Non-profit schools, like our own alma mater and most state and community colleges and some private colleges, receive most of their funding from the government.
All colleges, for-profit and non-profit, abide by the “90-10” Rule, which allows a college to collect up to 90 percent of its revenue from the government. A minimum of 10 percent must come from non-governmental sources, such as student tuition or investor funds.
However, there are many drawbacks to for-profit colleges. Recently, lawsuits and controversies have emerged accusing for-profit colleges of “pushy recruitment and questionable degree programs.” Accounting for 9 percent of college-enrolled students in the country, for-profits can also take credit for 24 percent of the student loans and 44 percent of student loan defaults. Aside from typically being more expensive than their non-profit counterparts, for-profit colleges also have lower graduation rates.
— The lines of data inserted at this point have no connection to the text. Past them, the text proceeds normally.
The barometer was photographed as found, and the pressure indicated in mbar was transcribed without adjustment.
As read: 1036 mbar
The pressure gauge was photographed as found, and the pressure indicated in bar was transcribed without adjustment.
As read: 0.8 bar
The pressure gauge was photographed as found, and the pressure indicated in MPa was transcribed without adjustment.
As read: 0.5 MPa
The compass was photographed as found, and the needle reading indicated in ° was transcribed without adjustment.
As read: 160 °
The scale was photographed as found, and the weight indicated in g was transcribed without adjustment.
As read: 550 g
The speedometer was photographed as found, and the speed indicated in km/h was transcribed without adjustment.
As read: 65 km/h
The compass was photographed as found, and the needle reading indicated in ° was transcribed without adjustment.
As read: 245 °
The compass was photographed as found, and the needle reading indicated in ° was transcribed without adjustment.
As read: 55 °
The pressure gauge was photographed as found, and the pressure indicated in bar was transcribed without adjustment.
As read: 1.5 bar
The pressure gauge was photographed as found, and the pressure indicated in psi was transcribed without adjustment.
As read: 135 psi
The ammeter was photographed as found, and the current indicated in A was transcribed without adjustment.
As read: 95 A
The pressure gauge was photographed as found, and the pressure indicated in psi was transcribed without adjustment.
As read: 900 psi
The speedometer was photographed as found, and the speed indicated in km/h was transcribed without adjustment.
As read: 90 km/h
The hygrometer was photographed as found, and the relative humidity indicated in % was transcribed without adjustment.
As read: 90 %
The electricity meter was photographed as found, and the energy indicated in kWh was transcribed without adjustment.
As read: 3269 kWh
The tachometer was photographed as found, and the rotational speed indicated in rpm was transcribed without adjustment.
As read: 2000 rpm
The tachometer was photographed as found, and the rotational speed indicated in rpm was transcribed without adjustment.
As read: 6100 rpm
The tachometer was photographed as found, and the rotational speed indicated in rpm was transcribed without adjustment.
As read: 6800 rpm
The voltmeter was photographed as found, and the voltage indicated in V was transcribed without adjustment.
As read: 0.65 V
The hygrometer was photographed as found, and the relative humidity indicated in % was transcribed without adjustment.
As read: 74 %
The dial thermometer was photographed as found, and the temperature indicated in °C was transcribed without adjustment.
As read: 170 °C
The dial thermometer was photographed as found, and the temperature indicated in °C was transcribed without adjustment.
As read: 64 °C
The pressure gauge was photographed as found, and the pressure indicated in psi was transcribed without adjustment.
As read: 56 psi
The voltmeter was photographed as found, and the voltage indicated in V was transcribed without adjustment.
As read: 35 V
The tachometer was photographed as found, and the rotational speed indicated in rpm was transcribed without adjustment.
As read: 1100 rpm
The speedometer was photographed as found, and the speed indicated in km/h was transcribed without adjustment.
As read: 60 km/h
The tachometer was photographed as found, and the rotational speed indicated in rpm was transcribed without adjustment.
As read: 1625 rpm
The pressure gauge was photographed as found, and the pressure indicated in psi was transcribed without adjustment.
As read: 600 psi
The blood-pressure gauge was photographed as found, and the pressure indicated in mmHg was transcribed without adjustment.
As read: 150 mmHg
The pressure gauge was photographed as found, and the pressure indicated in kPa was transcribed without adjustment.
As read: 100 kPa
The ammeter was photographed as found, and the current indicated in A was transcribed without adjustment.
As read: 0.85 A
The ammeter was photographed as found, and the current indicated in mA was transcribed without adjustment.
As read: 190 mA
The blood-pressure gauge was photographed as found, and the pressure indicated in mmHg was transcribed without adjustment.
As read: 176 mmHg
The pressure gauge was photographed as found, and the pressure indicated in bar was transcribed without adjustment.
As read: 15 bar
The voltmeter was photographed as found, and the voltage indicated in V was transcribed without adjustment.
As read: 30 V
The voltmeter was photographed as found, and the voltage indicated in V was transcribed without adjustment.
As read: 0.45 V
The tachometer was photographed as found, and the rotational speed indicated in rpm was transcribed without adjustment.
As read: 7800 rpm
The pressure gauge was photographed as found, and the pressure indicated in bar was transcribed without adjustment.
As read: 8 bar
This brings about the most damaging problem associated with for-profit colleges: accreditation. It is not uncommon for for-profit graduates to be $40,000, or even $86,000, in debt. Unable to find a job, these graduates end up defaulting on their loans leaving taxpayers and prospective for-profit students to pay the bill.
Many employers will not recognize degrees from for-profit colleges, a fact many for-profit graduates say was not mentioned as their admissions sessions. Graduates who wish to transfer to non-profit institutions often find that for-profit credits will not be recognized because of their national accreditation — a fact which has brought about many recent lawsuits. Many four-year non-profit institutions are regionally accredited, leaving a for-profit education comparatively useless. It is no wonder that Sen. Richard J. Durbin (D-IL), Chairman of the Judiciary Committee’s Human Rights subcommittee. called for-profit colleges “federally subsidized rip-offs” in a Congressional hearing last Tuesday.
In his article, Warren criticizes politicians for the recent trend of holding for-profits accountable for gainful employment, debt-to-earning ratios, and graduation rates, while non-profit institutions are left with fewer restrictions. I agree that financial backing for both for-profit and non-profit institutions should be based on the same standards that evaluate graduate success. Even so, I still believe for-profits should not be kept on a tighter watch because of their controversial history.
Restrictions politicians are placing on for-profit colleges are not the result of an “ideologically based suspicion” of corporate profits, but a reasonable concern for valuable education. The problems of for-profit graduates are too great and too numerous to be accounted for by the types of students that attend, or a couple of bad admissions sessions, as for-profit spokespeople would have the public believe.